= Beginning of Section =

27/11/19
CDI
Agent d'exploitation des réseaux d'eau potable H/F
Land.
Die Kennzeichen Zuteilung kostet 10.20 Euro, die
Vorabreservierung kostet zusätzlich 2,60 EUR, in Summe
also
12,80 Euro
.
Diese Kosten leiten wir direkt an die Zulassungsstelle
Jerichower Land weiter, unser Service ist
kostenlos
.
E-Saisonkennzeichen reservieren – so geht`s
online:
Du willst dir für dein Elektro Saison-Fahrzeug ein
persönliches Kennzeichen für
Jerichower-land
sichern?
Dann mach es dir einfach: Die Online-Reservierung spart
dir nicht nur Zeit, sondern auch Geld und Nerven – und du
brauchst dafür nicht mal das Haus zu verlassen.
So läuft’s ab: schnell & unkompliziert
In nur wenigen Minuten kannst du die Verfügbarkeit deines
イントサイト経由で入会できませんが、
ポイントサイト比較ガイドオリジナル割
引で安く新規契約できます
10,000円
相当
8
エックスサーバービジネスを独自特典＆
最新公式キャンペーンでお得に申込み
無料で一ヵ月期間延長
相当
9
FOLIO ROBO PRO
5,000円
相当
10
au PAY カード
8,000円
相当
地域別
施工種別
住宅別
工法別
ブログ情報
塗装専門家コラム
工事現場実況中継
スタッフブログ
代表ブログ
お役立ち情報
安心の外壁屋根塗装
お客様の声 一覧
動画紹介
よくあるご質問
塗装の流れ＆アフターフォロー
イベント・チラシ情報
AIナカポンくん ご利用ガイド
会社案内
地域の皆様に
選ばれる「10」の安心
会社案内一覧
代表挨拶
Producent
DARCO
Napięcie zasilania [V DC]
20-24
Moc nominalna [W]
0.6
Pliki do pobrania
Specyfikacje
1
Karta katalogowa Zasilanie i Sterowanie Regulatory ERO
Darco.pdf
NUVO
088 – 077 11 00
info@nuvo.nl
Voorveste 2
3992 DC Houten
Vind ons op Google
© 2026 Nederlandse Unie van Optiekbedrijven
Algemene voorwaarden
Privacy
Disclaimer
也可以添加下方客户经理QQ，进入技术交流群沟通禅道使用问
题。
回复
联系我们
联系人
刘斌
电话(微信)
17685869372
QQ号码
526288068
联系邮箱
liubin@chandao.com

= End of Section =
= Beginning of Section =

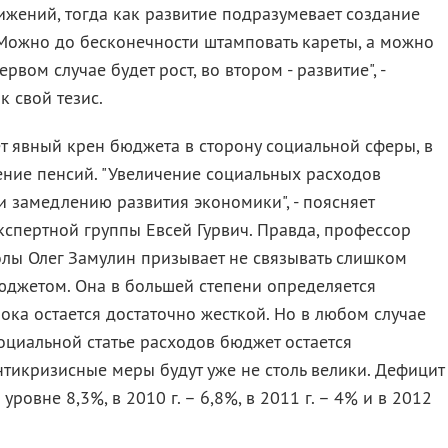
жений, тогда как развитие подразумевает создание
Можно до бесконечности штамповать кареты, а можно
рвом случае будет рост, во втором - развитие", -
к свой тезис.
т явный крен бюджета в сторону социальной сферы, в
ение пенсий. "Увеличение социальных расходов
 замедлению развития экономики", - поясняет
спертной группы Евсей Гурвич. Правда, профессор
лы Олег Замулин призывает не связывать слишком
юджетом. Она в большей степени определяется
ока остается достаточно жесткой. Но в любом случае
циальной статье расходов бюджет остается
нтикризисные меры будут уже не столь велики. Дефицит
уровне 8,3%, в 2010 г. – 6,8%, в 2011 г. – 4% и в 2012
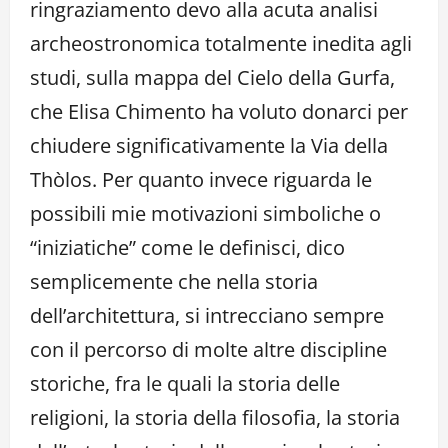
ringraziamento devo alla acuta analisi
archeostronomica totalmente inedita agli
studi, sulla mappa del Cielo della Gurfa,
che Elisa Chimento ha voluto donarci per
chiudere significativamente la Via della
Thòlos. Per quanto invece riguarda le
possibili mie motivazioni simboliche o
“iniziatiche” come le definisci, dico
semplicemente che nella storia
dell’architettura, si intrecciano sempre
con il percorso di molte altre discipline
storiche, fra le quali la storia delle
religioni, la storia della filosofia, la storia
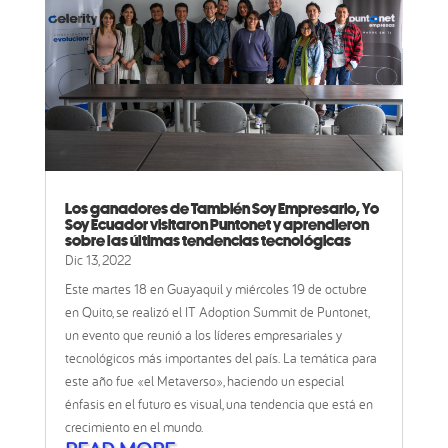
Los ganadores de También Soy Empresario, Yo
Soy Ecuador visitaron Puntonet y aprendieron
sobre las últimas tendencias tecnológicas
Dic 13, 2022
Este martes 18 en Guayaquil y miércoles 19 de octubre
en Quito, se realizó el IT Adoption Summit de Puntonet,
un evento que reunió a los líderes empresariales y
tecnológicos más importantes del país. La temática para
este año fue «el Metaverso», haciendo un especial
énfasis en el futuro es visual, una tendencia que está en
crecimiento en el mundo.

= End of Section =
= Beginning of Section =

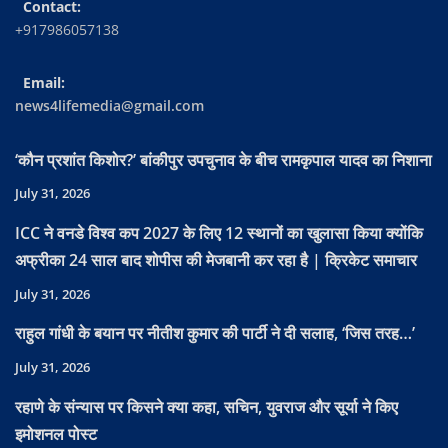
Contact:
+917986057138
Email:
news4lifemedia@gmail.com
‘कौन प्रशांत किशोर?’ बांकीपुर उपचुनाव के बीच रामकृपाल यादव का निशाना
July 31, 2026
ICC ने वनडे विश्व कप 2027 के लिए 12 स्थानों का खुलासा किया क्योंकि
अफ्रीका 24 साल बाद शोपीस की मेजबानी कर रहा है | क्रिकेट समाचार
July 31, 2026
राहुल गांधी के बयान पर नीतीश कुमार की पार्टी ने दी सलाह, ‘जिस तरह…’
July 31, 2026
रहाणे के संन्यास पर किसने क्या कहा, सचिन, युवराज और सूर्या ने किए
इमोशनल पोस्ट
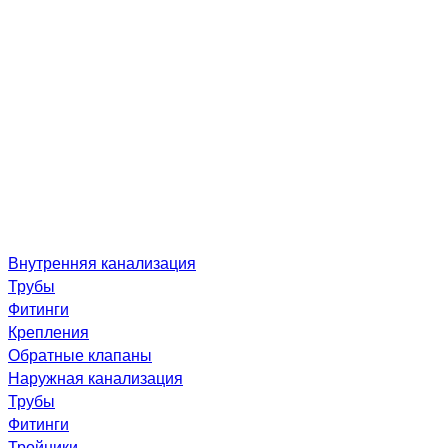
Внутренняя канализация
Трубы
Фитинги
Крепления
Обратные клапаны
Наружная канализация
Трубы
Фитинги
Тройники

= End of Section =

Work instructions:
When you reach the line holding "рвом случае будет" in the records above, begin reproducing exactly, stop after the line holding "циальной статье расходов бюджет остается", and output nothing else.

Reply to the task:
рвом случае будет рост, во втором - развитие", -
к свой тезис.
т явный крен бюджета в сторону социальной сферы, в
ение пенсий. "Увеличение социальных расходов
 замедлению развития экономики", - поясняет
спертной группы Евсей Гурвич. Правда, профессор
лы Олег Замулин призывает не связывать слишком
юджетом. Она в большей степени определяется
ока остается достаточно жесткой. Но в любом случае
циальной статье расходов бюджет остается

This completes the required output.